▶ _Document section_

Sorry, was a bit in "defensive mode".
 
  • #20
fresh_42 said:
Sorry, was a bit in "defensive mode".
No problem.
 
  • #21
The way that tensors are manipulated implicitly assumes isomorphisms between certain spaces.

If [itex]A[/itex] is a vector space, then [itex]A^*[/itex] is the set of linear functions of type [itex]A \rightarrow S[/itex] (where [itex]S[/itex] means "scalar", which can mean real numbers or complex numbers or maybe something else depending on the setting).

The first isomorphism is [itex]A^{**}[/itex] is isomorphic to [itex]A[/itex].

The second isomorphism is [itex]A^* \otimes B^*[/itex] is isomorphic to those function of type [itex](A \times B) \rightarrow S[/itex] that are linear in both arguments.

▶ _Work to do_
1. Copy the tensor thread word for word, everything from "No problem." down to "isomorphic to [itex]A[/itex].".
2. Which sentences in the tensor thread begin with the word "The"? List each one in full.

▶ _Stored data_
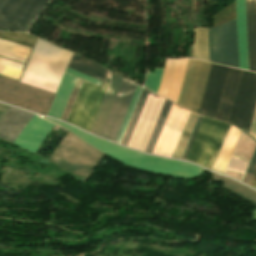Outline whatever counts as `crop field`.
---
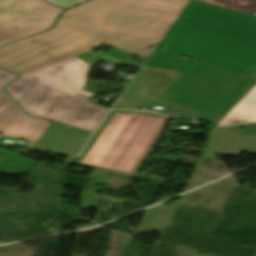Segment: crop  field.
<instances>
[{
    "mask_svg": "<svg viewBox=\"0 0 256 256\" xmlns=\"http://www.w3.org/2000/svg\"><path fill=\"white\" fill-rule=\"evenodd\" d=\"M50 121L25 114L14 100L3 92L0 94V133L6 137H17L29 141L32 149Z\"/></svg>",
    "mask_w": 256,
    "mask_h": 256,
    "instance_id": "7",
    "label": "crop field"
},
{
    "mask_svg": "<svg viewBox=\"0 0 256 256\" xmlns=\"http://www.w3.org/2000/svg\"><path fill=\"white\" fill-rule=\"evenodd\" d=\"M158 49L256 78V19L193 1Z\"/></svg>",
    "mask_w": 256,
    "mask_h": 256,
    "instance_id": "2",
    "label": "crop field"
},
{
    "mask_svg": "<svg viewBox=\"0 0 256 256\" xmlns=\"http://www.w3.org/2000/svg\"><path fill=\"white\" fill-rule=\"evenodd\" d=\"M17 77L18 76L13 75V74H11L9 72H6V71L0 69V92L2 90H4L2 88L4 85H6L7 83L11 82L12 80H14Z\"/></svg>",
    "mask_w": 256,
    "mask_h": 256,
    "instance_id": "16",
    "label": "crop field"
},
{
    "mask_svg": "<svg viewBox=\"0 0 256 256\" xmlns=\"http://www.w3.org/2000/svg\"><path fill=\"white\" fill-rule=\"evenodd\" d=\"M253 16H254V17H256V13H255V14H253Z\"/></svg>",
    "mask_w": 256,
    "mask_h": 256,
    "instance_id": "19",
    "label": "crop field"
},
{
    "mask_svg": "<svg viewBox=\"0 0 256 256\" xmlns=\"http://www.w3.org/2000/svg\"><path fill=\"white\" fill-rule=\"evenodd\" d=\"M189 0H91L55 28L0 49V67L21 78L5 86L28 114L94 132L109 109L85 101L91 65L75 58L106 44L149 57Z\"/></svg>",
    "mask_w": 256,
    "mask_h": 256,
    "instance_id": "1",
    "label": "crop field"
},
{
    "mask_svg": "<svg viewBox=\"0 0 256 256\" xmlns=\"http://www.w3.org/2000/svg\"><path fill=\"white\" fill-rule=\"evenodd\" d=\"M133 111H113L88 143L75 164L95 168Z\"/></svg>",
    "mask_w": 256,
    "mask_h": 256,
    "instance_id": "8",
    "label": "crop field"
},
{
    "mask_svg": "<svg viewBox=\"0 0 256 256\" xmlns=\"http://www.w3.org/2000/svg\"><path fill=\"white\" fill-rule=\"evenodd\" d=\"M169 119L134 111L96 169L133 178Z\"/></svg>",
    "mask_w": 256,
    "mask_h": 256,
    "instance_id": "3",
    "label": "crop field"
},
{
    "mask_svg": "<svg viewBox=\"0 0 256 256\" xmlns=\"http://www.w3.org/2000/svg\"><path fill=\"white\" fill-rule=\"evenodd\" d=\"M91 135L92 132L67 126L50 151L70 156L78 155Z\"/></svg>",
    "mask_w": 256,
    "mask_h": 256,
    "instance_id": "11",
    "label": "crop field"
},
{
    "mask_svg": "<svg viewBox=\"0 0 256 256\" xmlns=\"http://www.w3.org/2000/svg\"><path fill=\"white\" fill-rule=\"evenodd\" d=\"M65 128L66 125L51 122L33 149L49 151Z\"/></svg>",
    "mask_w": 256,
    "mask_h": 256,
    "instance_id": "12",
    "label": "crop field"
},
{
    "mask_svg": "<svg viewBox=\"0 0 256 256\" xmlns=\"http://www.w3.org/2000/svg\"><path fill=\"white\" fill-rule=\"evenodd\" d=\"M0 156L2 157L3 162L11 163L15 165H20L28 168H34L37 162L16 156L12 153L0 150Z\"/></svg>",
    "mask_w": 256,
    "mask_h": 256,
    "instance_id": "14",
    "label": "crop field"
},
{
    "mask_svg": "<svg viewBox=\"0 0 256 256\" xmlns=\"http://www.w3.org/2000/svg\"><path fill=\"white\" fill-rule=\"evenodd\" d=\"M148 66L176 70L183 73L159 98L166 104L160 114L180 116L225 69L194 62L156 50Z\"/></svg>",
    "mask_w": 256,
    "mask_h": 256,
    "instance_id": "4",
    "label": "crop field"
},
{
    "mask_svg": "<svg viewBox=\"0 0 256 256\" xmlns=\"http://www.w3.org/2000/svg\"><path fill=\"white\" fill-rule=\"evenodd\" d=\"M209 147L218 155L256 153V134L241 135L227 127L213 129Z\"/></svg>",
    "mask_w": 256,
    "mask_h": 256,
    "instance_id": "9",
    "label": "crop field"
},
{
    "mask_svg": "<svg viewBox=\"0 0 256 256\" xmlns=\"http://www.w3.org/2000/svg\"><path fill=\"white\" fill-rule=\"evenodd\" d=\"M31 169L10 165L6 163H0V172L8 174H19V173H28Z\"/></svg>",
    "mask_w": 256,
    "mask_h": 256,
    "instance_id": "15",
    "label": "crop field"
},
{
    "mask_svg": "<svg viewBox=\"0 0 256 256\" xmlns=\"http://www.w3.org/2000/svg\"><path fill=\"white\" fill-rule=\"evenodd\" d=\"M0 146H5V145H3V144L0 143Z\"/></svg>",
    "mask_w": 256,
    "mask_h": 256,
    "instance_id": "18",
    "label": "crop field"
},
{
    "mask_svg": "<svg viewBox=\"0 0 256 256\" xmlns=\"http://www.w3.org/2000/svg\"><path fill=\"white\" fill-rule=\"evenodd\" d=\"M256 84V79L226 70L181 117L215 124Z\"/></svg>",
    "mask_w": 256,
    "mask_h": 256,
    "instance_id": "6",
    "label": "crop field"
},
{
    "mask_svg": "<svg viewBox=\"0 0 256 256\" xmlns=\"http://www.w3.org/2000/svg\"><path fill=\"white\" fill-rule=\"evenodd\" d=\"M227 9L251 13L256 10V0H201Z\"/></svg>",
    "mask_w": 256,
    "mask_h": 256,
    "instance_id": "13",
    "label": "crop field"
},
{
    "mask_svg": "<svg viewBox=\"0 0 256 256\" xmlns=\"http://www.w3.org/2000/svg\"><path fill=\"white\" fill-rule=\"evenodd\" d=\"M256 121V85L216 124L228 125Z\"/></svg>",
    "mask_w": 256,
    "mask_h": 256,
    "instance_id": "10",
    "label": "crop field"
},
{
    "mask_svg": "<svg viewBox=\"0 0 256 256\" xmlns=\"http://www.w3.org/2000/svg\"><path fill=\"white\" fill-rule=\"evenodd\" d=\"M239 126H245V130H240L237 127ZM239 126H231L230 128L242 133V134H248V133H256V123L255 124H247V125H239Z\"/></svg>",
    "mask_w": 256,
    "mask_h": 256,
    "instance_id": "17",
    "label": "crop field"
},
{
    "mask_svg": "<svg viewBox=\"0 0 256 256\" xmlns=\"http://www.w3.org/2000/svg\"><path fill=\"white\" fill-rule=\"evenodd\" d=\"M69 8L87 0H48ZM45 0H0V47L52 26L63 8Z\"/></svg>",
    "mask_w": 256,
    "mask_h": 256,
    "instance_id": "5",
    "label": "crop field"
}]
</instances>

▶ _The results_
1.
No problem.
 
  • #21
The way that tensors are manipulated implicitly assumes isomorphisms between certain spaces.

If [itex]A[/itex] is a vector space, then [itex]A^*[/itex] is the set of linear functions of type [itex]A \rightarrow S[/itex] (where [itex]S[/itex] means "scalar", which can mean real numbers or complex numbers or maybe something else depending on the setting).

The first isomorphism is [itex]A^{**}[/itex] is isomorphic to [itex]A[/itex].

2.
- The way that tensors are manipulated implicitly assumes isomorphisms between certain spaces.
- The first isomorphism is [itex]A^{**}[/itex] is isomorphic to [itex]A[/itex].
- The second isomorphism is [itex]A^* \otimes B^*[/itex] is isomorphic to those function of type [itex](A \times B) \rightarrow S[/itex] that are linear in both arguments.